EXERCISE AIM » Copy out all the lines in the records that include the word "util".

[Document images with source code]
::::
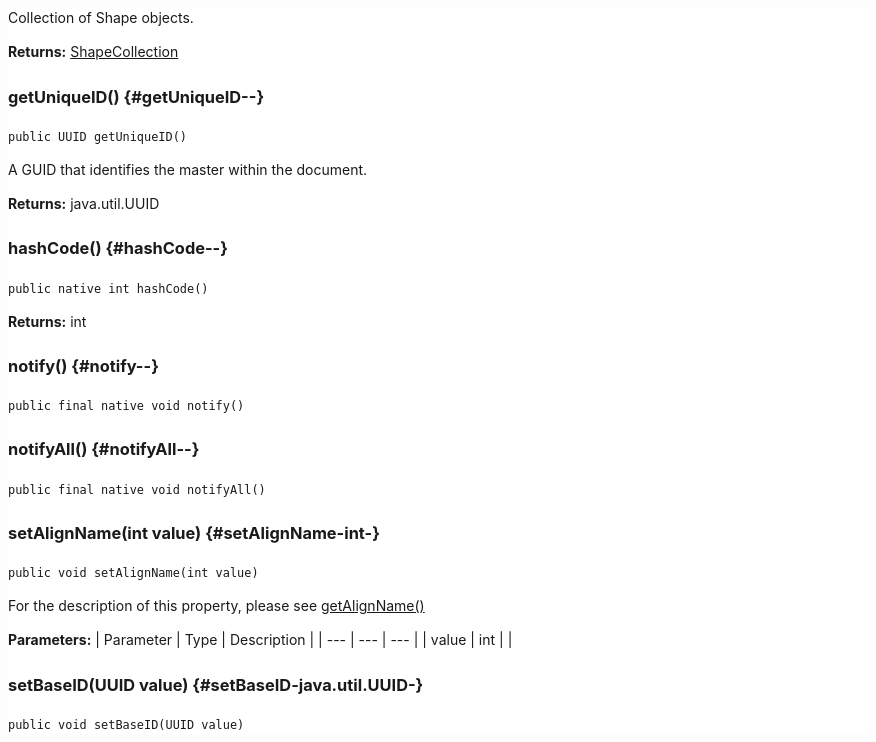 
Collection of Shape objects.

**Returns:**
[ShapeCollection](../../com.aspose.diagram/shapecollection)
### getUniqueID() {#getUniqueID--}
```
public UUID getUniqueID()
```


A GUID that identifies the master within the document.

**Returns:**
java.util.UUID
### hashCode() {#hashCode--}
```
public native int hashCode()
```




**Returns:**
int
### notify() {#notify--}
```
public final native void notify()
```




### notifyAll() {#notifyAll--}
```
public final native void notifyAll()
```




### setAlignName(int value) {#setAlignName-int-}
```
public void setAlignName(int value)
```


For the description of this property, please see [getAlignName()](../../com.aspose.diagram/master\#getAlignName--)

**Parameters:**
| Parameter | Type | Description |
| --- | --- | --- |
| value | int |  |

### setBaseID(UUID value) {#setBaseID-java.util.UUID-}
```
public void setBaseID(UUID value)
```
::::
RESULT »
java.util.UUID
### setBaseID(UUID value) {#setBaseID-java.util.UUID-}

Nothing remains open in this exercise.